More than a million people may have lost their jobs unnecessarily because the Labour Government failed to act on warnings from the Bank of England which could have prevented the recession, Sir Mervyn King claims. The Bank governor claimed that action by Gordon Brown’s administration had been “too late” to prevent the banking crisis causing a recession, which led to the sharp increase in unemployment. Sir Mervyn said that he argued “from the beginning of 2008” that British banks required more than £100bn of extra funding to avert a crisis. Mr Brown and other senior ministers failed to bail out the banks until October 2008, which was “too late to prevent the financial crisis from spilling over into the world economy”, he claimed, according to The Telegraph.
Britain is falling behind other European economies in the export of high-end manufactured products, according to a study by the McKinsey Global Institute. With the exceptions of Greece, Portugal and Spain, Britain has Europe’s largest trade deficit when it comes to “knowledge-intensive” goods, such as pharmaceuticals and computer equipment. Britain exports only 70% as much computing and communication equipment as other mature economies. The McKinsey report argues that it is a myth that the world’s mature economies are losing out to emerging markets and are suffering bigger trade deficits as a result. Overall, their trade balances are stable and in 2009 mature economies as a group actually recorded a surplus in terms of knowledge-intensive manufacturing, The Times says.

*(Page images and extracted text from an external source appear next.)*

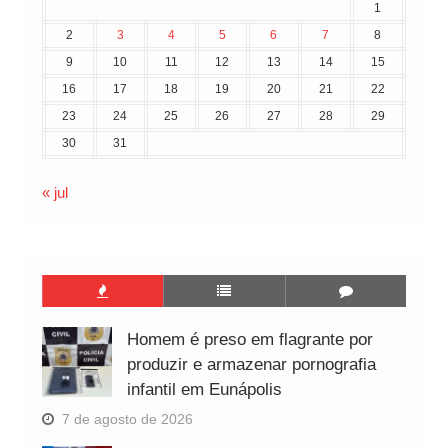
1
2
3
4
5
6
7
8
9
10
11
12
13
14
15
16
17
18
19
20
21
22
23
24
25
26
27
28
29
30
31
« jul
Homem é preso em flagrante por
produzir e armazenar pornografia
infantil em Eunápolis
7 de agosto de 2026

Plans to make the world’s largest wind turbines in Britain, creating 2,000 jobs, have been put in jeopardy because of faltering demand and technical problems. Vestas said a year ago that it would build a factory in Kent to supply giant turbines the height of the “Gherkin” tower in the City of London for the extensive wind farms in the North Sea that are planned towards the end of the decade. But its chief executive said yesterday that the Danish company might decide not to go ahead with the proposal because of the “very challenging” market outlook for the next 18 months. Ditlev Engel told The Times: “The decision to go ahead with the new facility is dependent on orders for this new machine. It’s clear that the market outlook issues are a concern for us.”
Britain’s economy is likely to resume growth in the summer with the recovery gaining pace next year, the CBI today forecast. In its latest quarterly outlook, the business lobby group also sees interest rates remaining at their record low of 0.5% until the final quarter of 2013, when it expects a rise. Among its other predictions, the CBI anticipates that inflation will be “somewhat higher than previously thought” throughout 2012, household spending will remain “subdued” while there will be a “modest rise” in business investment. John Cridland, the CBI director-general, said: “Despite the disappointing GDP estimate for the first quarter from the Office for National Statistics, we still think the UK economy will grow in 2012, with faster growth next year, The Scotsman reports.
For a firm that prides itself on fattening companies up for a stock market listing, Carlyle Group has had a surprising struggle with its own flotation. The rivate equity group will begin trading on the Nasdaq exchange in New York today at a market valuation that is nearly $1bn (£620m) lower than it had hoped. The firm, which owns the RAC recovery service and Dunkin’ Donuts fast-food chain, had been aiming for a share range of $23 to $25 for its initial public offering, which would have valued the group at between $7bn and $7.6bn. However, investor apathy towards private equity floats has forced Carlyle to cut the price to the lower end of the range, with the flotation priced at $22 a share, valuing Carlyle at $6.7bn. The group has sold 30.5m shares in the flotation, roughly 10% of its total equity, and raised $671m, The Times says.
George Osborne has warned the European Union that Britain will refuse to sign up to “idiotic” proposals that would water down tough international rules on bank capital requirements. During angry exchanges, the Chancellor told a meeting of Europe’s finance ministers on Wednesday night that EU measures to implement “Basel III” bank rules would be ridiculed by financial markets and the banking sector because it so clearly failed to enforce clear and tough rules. “We are not implementing the Basel agreement as anyone who will look at this text will be able to tell you. I’m not prepared to go out there and say something that will make me an idiot five minutes later,” he said. After 10 hours of talks, a furious Mr Osborne said that since he had been forced to cancel a Downing Street dinner party he was ready to keep EU finance ministers at the negotiating table all night until they got it right, The Telegraph says.